Okay, I have procrastinated enough on writing tonight’s blog. You must be thinking, why? Don’t you love to write? Isn’t that why you write for the blog in the first place? You are right. I love to write. I love this blog. I just get overwhelmed by my overwhelming mind. I have so much I want to say or write bout sometimes, and when I try to get it on paper, it’s complex, or my brain freezes. I get bummed out when this happens because I have no idea how to write what I originally wanted to write about. Somedays, I am just tired. I try to push myself, but my brain is fried.
Today was a long day. I was late for my first job because it was raining and traffic was heavy. I spent four hours of teaching online and then off to lunch with my adopted grandpa, Lupe, for his 65th birthday. Lupe has two daughters who are married with kids, but he is not used to them. He is divorced and lives in a time bedroom…more like a laundry room. Lupe is the chef at the Italian restaurant I work at and has been calling me his granddaughter for the last seven years. There is a language barrier. My Spanish isn’t the best, and Lupe’s English isn’t excellent. Lupe has been out of work because he has been sick. He was in the hospital for a week and might retire soon. So, on his birthday, I decided to take him to lunch. It made me sad to think that he would be all by himself on his birthday, and honestly, I enjoy celebrating birthdays. But I felt tired today and wasn’t looking forward to it, but I still went. I tried the beef pepperoni pizza, but since I don’t eat pork…eating something that looked like pepperoni grossed me out. I was disappointed with the meal, but it was nice to see Lupe happy. Next, I went home and got ready for my second job. I left early enough but was still two minutes late to work. I looked at the reservation book, and we had a party of 13, a party of 8, and a part of 6. I thought, “great,” it will be a busy night, and I was already tired. Let me tell you something…it was crazy busy, and there were only two servers on the floor, one lazy-ass busser, and one manager. Since I am a senior server, the other server I work with thinks I can handle it all. So I served five parties, a party of 13,7,6,6 and 7, along with some smaller tables. My brain works better when I am busy. I could handle it without any flaws, but I really had to pee and was annoyed by how lazy the busser was. I was even more annoyed that the other server wasn’t pulling his weight. I took deep breaths to get myself through the night. I tried my best to smile even though, on the inside, I was overwhelmed. The customers were friendly; the gratuity was decent. I was running all over the place, but I got it done. Everyone was happy for the most part. Finally, when things started to calm down, I started hearing all this bullshit from the busser and the server, and I was so over it that I just ignored them. I did the side work and left.
Lately, I have been getting tired of my usual work routine. Same customers and the same drama every day. It has been hard to focus recently.
Ramadan is starting next week, and I keep thinking about how I will spend another year fasting as I feed other their dinner.
Living my true authentic genuine self has been a goal of mine. I am stepping closer to this goal every single day. As I have mentioned, it has been one of the most challenging things I have ever done.
Right now, at this moment, I am trying to tug myself back to staying present while my mind tries to spiral. I am improving at stopping myself from returning to my ways of thinking. I catch myself all the time. The struggle is real.

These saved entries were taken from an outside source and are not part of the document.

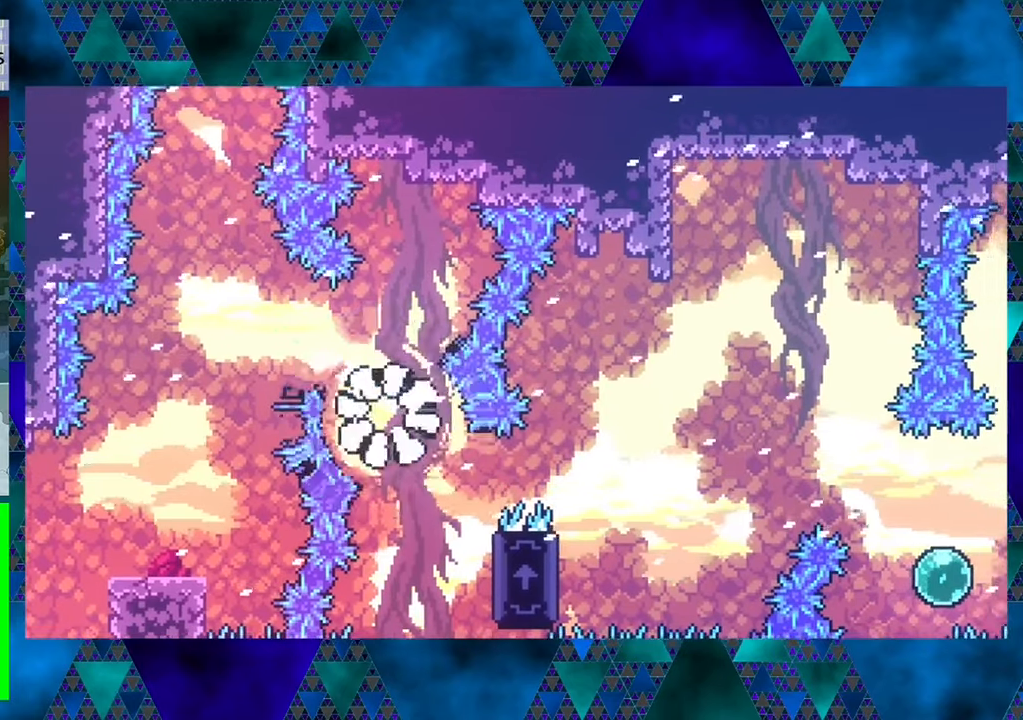
{"buttons": [], "left_stick": "center", "events": []}
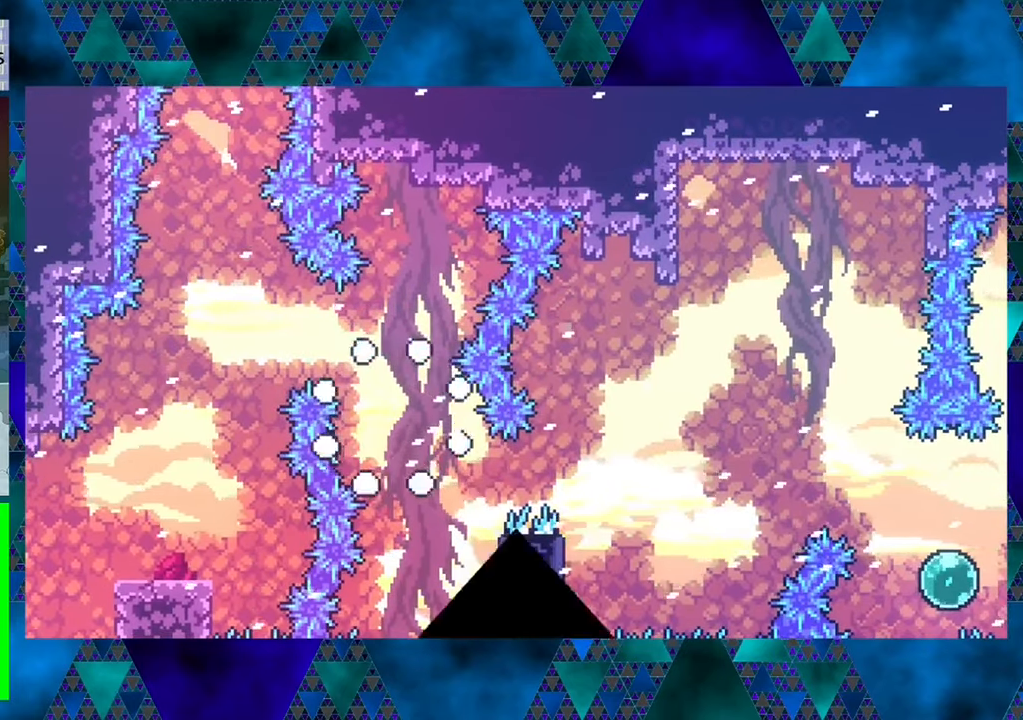
{"buttons": [], "left_stick": "center", "events": []}
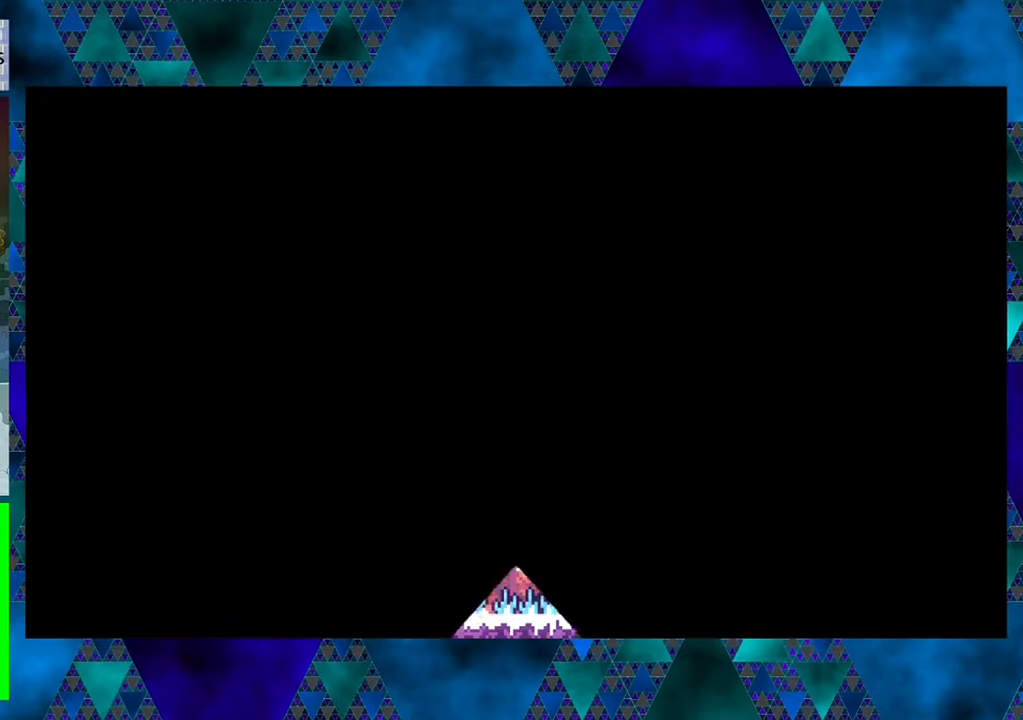
{"buttons": [], "left_stick": "center", "events": []}
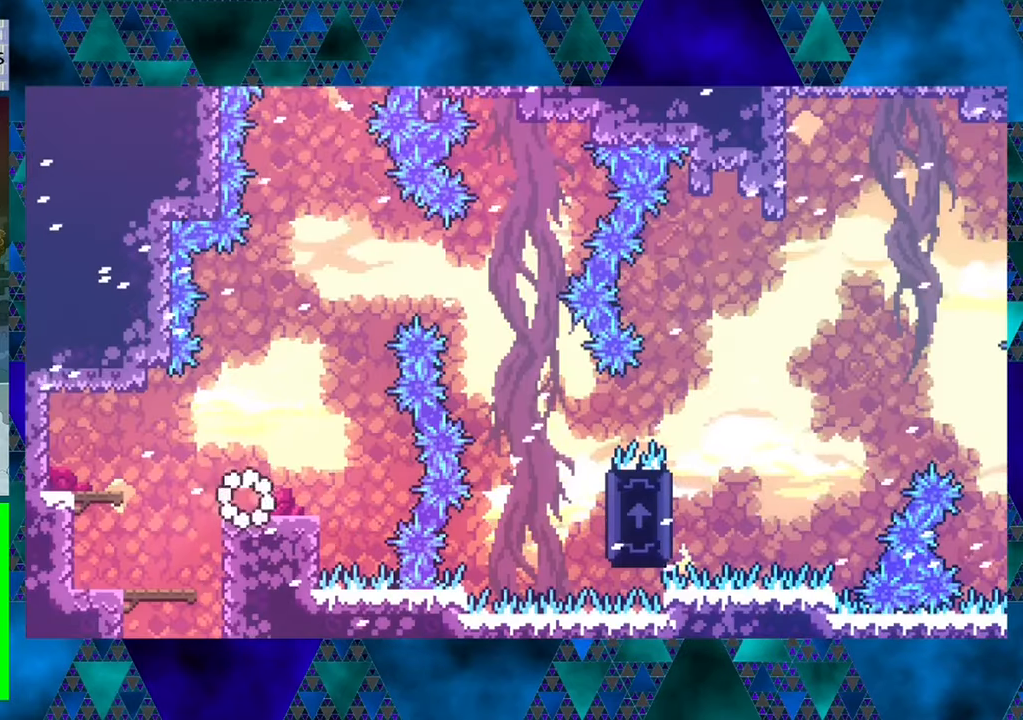
{"buttons": ["B", "DPAD_UP", "DPAD_RIGHT"], "left_stick": "center", "events": [[234, "B", "down"], [250, "DPAD_RIGHT", "down"], [484, "DPAD_UP", "down"]]}
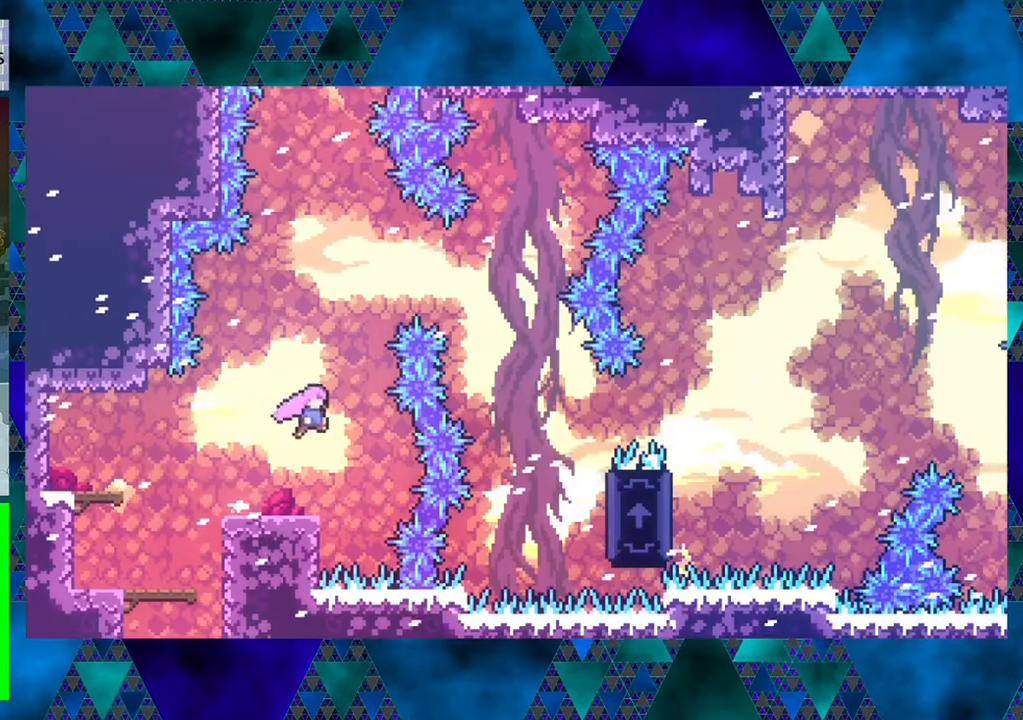
{"buttons": ["Y", "DPAD_RIGHT"], "left_stick": "center", "events": [[17, "DPAD_RIGHT", "up"], [67, "Y", "down"], [267, "B", "up"], [267, "Y", "up"], [317, "DPAD_UP", "up"], [467, "DPAD_RIGHT", "down"], [500, "Y", "down"]]}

It isn’t just my mind but my food habits too. As you know, I completed about fifty days of the whole 30. I felt so incredible, but I fell off the boat at some point for various reasons. The whole 30 is not supposed to be done forever; instead, it encourages you to adapt it to your lifestyle and occasionally allows fun foods for everyone. It changed me, and I am so glad I finally completed the challenge after years of contemplating it. Right now, my diet is all over the place. First, I got tired of meat and the foods I ate. I am just tired of eating in general. I want to eat to fuel my body, but there is nothing healthy to eat most of the time. I am not the best cook. My chicken always comes out super hard, and my meats come out dry. I could create healthy, tasty foods if I had more time. I’ve also realized that I like to eat when I am bored. Yup. This is not a good thing at all. Whenever I am at my restaurant job, I want to order food but am not hungry. I want something too much on, but I don’t need anything. Sometimes I am hungry, but most of the time, I am fine.
Alright, there’s my procrastinated rant. I know it’s all over the place.